Closed brechtm closed 3 years ago
Confirmed. This error is font-dependent, i.e. it will happen for some fonts only - haven't yet detected any common patterns when this fails. The problem happens because of wrong or missing character width information stored with the subsetted font.
You may have followed the relevant code: I am building font subsets by deleting unused glyphs from the font, but keeping the original glyph id numbers.
What I obviously also need to do is copying over the character width dictionary (/W
) from the original to the subsetted font.
You can download a pre-version fixing this from here: https://github.com/pymupdf/PyMuPDF-wheels/tree/osx
This is the PDF subsetted with the mentioned corrections: google_fonts_subsetted.pdf
Wow! Many thanks for the quick fix.
As a test I've diffed that PDF with the original, and it's indeed identical.
As an aside question: Are you considering to use PyMuPDF as the PDF output vehicle for rinohtype?
Here is a script using PyMuPDF to confirm equality of each single character, span, line and block position: diff-checker.zip
Are you considering to use PyMuPDF as the PDF output vehicle for rinohtype?
No, sorry. 😄 I want to keep dependencies to a minimum and pure-Python. It's just that rinohtype doesn't support font subsetting (yet), so I was looking for a tool to do this post rendering.

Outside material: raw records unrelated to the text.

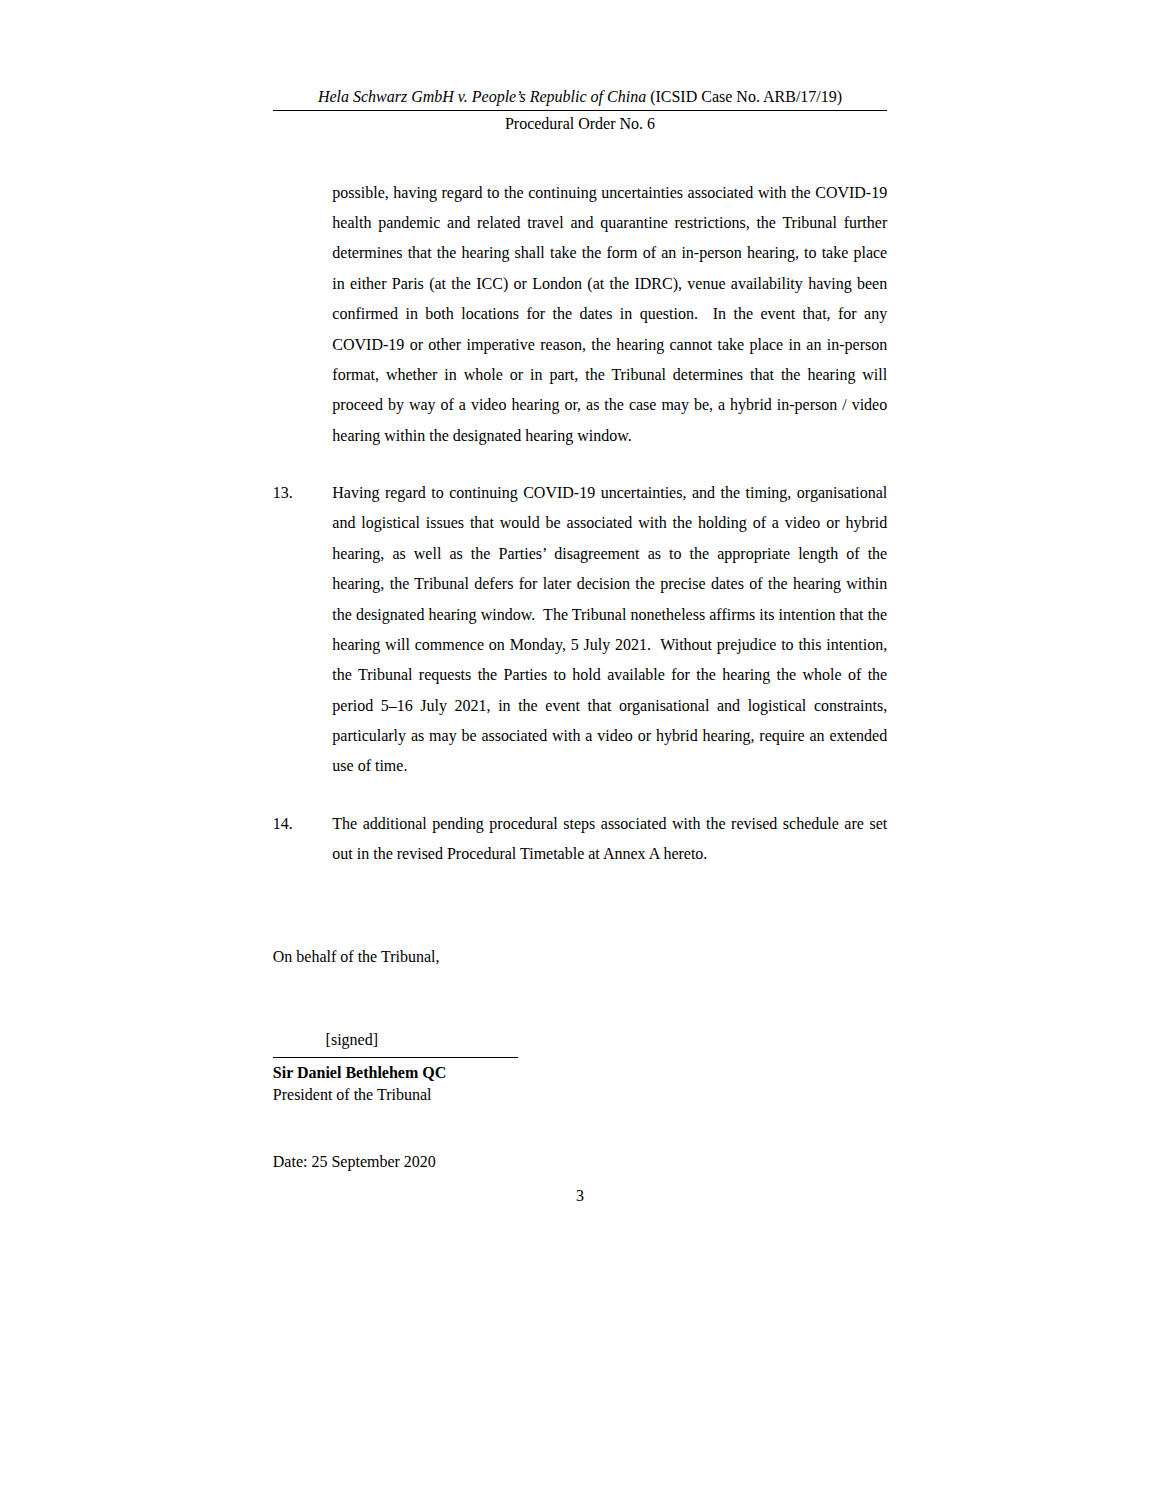Hela Schwarz GmbH v. People’s Republic of China (ICSID Case No. ARB/17/19)
Procedural Order No. 6
possible, having regard to the continuing uncertainties associated with the COVID-19 health pandemic and related travel and quarantine restrictions, the Tribunal further determines that the hearing shall take the form of an in-person hearing, to take place in either Paris (at the ICC) or London (at the IDRC), venue availability having been confirmed in both locations for the dates in question. In the event that, for any COVID-19 or other imperative reason, the hearing cannot take place in an in-person format, whether in whole or in part, the Tribunal determines that the hearing will proceed by way of a video hearing or, as the case may be, a hybrid in-person / video hearing within the designated hearing window.
13. Having regard to continuing COVID-19 uncertainties, and the timing, organisational and logistical issues that would be associated with the holding of a video or hybrid hearing, as well as the Parties’ disagreement as to the appropriate length of the hearing, the Tribunal defers for later decision the precise dates of the hearing within the designated hearing window. The Tribunal nonetheless affirms its intention that the hearing will commence on Monday, 5 July 2021. Without prejudice to this intention, the Tribunal requests the Parties to hold available for the hearing the whole of the period 5–16 July 2021, in the event that organisational and logistical constraints, particularly as may be associated with a video or hybrid hearing, require an extended use of time.
14. The additional pending procedural steps associated with the revised schedule are set out in the revised Procedural Timetable at Annex A hereto.
On behalf of the Tribunal,
[signed]
Sir Daniel Bethlehem QC
President of the Tribunal
Date: 25 September 2020
3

Here is a script using PyMuPDF to confirm equality of each single character, span, line and block position: diff-checker.zip
Thanks! That might come in handy in the future.
Update: I just noticed that small caps are missing from the subsetted PDF.
small caps are missing from the subsetted PDF
Interesting point! That may be a major gap of mine. May I ask for another example file?
Thanks! That might come in handy in the future.
My example was grotesquely complicated. Really sufficient would be just one statement:
assert doc1[0].get_text("dict") == doc2[0].get_text("dict")
Here's a PDF with some small capitals: google_fonts.pdf
Thanks for the example ... but it does work (in this case). small-caps-subset.pdf
Sorry about that! I was in a rush and didn't check with that particular file (I noticed it in a file that I can't share here). This one does show the issue: google_fonts.pdf
One difference between this and the last google_fonts.pdf is that this one has a font with TrueType outlines, where the last had CFF outlines.
This one is interesting. As you may have noticed, the heart of the subsetting logic is determining the subset of used unicodes per font. To this end, I am extract all text and store the detected unicodes in a list, which I then hand over to fontTools.
In the current case however, text extraction fails for the small caps (a base library incapability). When this happens, I am receiving the error unicode 0xfffd for each unrecognized character. In consequence, the subsetted output has nothing to show for the respective character places.
So what I need to do is excluding the font from subsetting, when encountering error unicodes in text extraction.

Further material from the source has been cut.